● Tekst
Reklama

Wiadomości

Nowa pełnomocnik rządu: musimy wzmacniać nasze sieci energetyczne

Fot. Pixabay
Fot. Pixabay

Musimy wzmacniać nasze sieci energetyczne. Absolutnym priorytetem jest, by one były przygotowane na zmieniający się miks energetyczny - powiedziała w poniedziałek Pełnomocnik Rządu do spraw Strategicznej Infrastruktury Energetycznej Anna Łukaszewska-Trzeciakowska.

Reklama

Łukaszewska-Trzeciakowska wzięła w poniedziałek udział w panelu dyskusyjnym w ramach 11. Ogólnopolskiego Szczytu Energetycznego OSE Gdańsk 2023. Dyskusja była poświęcona bezpieczeństwu energetycznemu Europy i rewizji europejskiej polityki energetycznej.

Reklama

„Musimy wzmacniać nasze sieci energetyczne. Absolutnym priorytetem jest to żeby one były przygotowane na zmieniający się miks energetyczny. On oczywiście nie zmieni się w ciągu godziny, ale zmieni się i zmienia się bardzo szybko, już w tej chwili to widzimy i te sieci muszą się również do tego dostosować" – powiedziała Anna Łukaszewska-Trzeciakowska.

„Musimy mieć w pamięci energetykę rozproszoną, udział OZE, prosumentów, mały atom, to wszystko musi się w sieci zmieścić, to jest pierwszy priorytet (...). Po drugie - gaz. Przeszliśmy tą zimę w miarę suchą stopą, bardzo dużo wysiłku nas to kosztowało, ale to wciąż nie jest zamknięty temat. Ten kryzys cały czas trwa" – wskazała.

● Dane

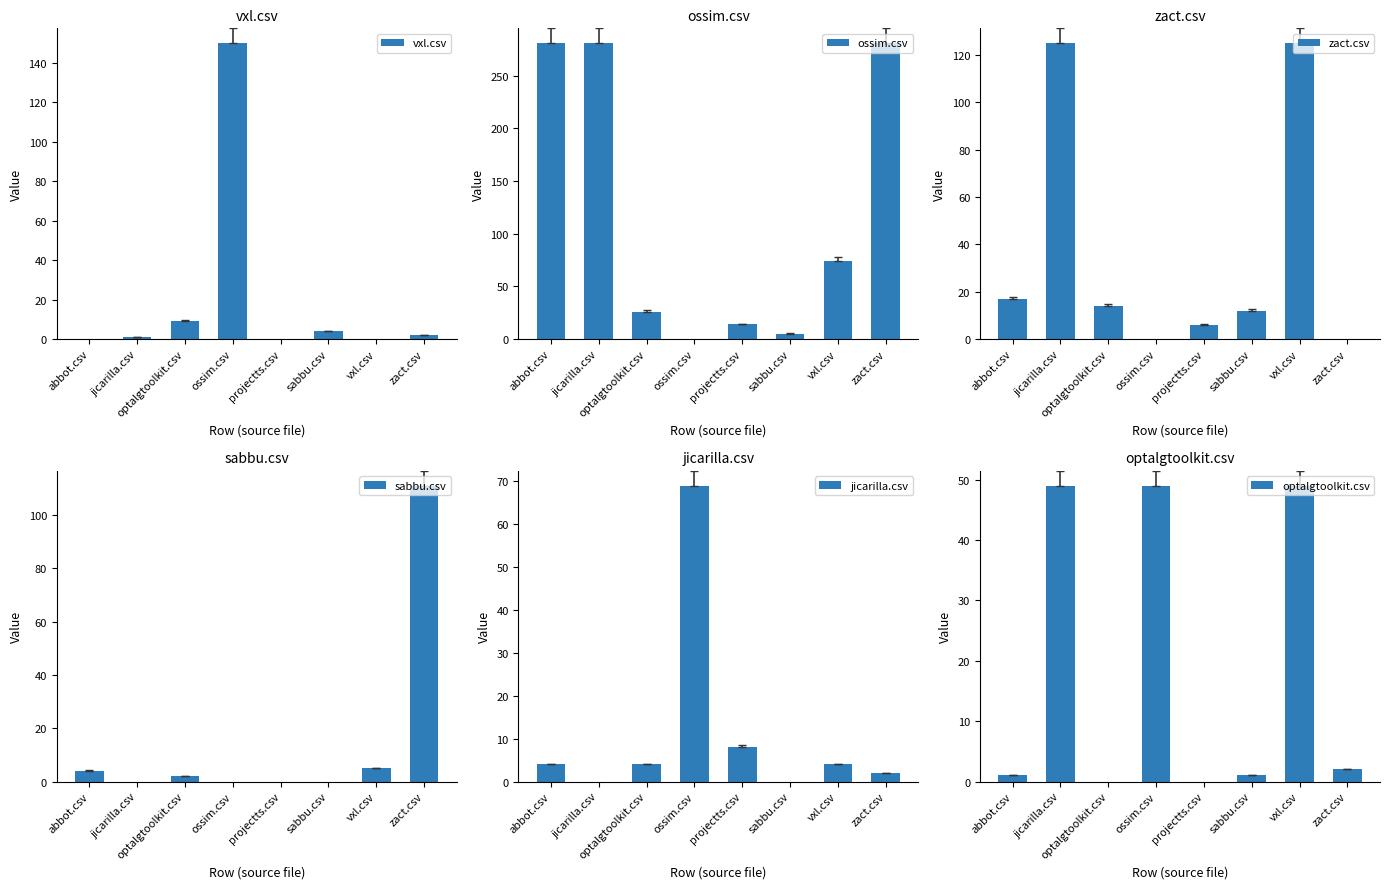

What is the difference between the maximum and minimum values in the zact.csv series?

125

● Ćwiczenia
**1.** Streść krócej akapit tekstu o sieciach energetycznych zaczynający się od słów „Łukaszewska-Trzeciakowska wzięła w poniedziałek udział”, zachowując jego najważniejsze fakty.
**2.** Przepisz z tekstu o sieciach energetycznych wszystko od „Łukaszewska-Trzeciakowska wzięła w” aż po „europejskiej polityki energetycznej.”, podstawiając „debacie” w miejsce „panelu dyskusyjnym”.
**3.** Określ, czy poniższe stwierdzenia zgadzają się z tekstem o sieciach energetycznych, i przy każdym odpowiedz „tak” lub „nie”, przytaczając rozstrzygające słowa tekstu: (a) miks energetyczny zmieni się w ciągu godziny; (b) panel odbył się w ramach jedenastej edycji szczytu; (c) kryzys związany z gazem już się skończył.
Zestawienie nie ma żadnego związku z tekstem o sieciach energetycznych.

● Odpowiedzi do zadań
**1.** W poniedziałek Łukaszewska-Trzeciakowska uczestniczyła w panelu dyskusyjnym 11. Ogólnopolskiego Szczytu Energetycznego OSE Gdańsk 2023, poświęconym bezpieczeństwu energetycznemu Europy i rewizji europejskiej polityki energetycznej.

**2.**
Łukaszewska-Trzeciakowska wzięła w poniedziałek udział w debacie w ramach 11. Ogólnopolskiego Szczytu Energetycznego OSE Gdańsk 2023. Dyskusja była poświęcona bezpieczeństwu energetycznemu Europy i rewizji europejskiej polityki energetycznej.

**3.**
(a) Nie: „On oczywiście nie zmieni się w ciągu godziny”.
(b) Tak: „11. Ogólnopolskiego Szczytu Energetycznego OSE Gdańsk 2023”.
(c) Nie: „Ten kryzys cały czas trwa”.